## Exercise prompt
Pick out each line of the records in which the word "LIST" appears.

## Data to examine
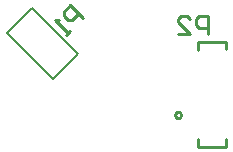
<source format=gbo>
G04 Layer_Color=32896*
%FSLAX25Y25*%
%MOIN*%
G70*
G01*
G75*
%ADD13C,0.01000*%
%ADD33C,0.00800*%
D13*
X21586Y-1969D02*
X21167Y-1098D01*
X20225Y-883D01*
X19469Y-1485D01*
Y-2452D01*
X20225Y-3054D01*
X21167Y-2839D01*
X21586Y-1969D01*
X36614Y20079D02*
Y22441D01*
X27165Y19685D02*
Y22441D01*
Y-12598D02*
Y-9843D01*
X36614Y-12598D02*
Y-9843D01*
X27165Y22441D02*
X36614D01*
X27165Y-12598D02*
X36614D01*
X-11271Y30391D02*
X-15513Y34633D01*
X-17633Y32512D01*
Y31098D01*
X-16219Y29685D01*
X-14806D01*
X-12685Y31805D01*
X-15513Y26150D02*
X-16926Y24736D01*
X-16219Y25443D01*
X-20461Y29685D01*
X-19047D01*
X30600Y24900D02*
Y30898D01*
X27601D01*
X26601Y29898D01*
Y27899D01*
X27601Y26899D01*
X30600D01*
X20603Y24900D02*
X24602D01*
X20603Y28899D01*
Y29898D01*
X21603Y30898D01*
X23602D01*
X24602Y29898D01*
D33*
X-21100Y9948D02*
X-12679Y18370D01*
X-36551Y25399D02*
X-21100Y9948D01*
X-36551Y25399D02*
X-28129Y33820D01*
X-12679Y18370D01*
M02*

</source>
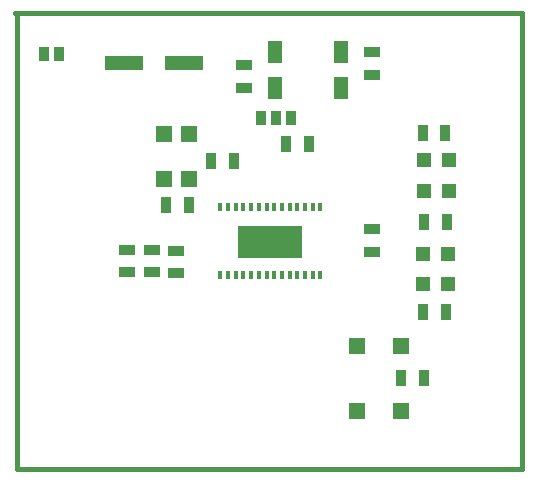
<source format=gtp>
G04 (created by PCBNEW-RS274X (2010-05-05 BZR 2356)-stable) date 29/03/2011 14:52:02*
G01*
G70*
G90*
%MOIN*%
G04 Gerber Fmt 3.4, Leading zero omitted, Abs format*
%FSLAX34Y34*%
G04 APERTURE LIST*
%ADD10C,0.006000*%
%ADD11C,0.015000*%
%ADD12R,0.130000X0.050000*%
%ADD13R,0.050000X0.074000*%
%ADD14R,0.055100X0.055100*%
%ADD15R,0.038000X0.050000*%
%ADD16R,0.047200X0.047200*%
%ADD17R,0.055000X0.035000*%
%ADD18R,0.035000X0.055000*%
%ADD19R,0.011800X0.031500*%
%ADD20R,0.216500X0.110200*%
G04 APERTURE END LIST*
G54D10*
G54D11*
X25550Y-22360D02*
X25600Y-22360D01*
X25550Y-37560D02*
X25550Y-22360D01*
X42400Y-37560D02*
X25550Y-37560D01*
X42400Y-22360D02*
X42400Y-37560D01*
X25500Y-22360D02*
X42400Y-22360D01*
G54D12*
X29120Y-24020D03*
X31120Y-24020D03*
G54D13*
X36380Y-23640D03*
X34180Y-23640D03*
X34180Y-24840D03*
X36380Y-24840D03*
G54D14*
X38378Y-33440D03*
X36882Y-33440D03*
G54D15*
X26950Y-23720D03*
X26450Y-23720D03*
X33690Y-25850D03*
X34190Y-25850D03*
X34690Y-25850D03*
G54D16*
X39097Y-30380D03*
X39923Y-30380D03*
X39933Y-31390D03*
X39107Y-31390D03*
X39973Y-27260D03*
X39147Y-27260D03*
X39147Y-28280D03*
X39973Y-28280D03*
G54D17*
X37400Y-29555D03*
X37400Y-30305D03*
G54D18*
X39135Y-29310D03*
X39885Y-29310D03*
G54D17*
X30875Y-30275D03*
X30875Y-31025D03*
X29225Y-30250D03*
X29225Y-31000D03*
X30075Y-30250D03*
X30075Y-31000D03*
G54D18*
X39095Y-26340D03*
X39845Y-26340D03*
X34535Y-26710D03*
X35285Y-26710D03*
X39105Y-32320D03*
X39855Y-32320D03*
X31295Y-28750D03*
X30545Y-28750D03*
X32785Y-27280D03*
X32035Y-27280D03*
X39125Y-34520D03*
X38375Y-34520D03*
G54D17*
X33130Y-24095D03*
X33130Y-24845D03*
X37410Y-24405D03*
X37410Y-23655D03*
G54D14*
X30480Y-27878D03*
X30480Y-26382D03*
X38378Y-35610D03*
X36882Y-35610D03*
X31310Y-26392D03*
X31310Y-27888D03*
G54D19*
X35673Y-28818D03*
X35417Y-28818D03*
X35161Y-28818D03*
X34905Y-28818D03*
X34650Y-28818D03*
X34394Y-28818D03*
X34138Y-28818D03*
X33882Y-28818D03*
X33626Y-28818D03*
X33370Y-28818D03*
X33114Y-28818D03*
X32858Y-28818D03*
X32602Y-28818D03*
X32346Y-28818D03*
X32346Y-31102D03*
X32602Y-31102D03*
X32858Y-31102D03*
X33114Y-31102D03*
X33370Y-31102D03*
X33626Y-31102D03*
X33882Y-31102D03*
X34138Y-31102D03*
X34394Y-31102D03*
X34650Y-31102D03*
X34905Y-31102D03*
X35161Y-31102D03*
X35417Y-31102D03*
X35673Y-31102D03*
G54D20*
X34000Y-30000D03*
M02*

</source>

## Answer below
G04 APERTURE LIST*
G04 APERTURE END LIST*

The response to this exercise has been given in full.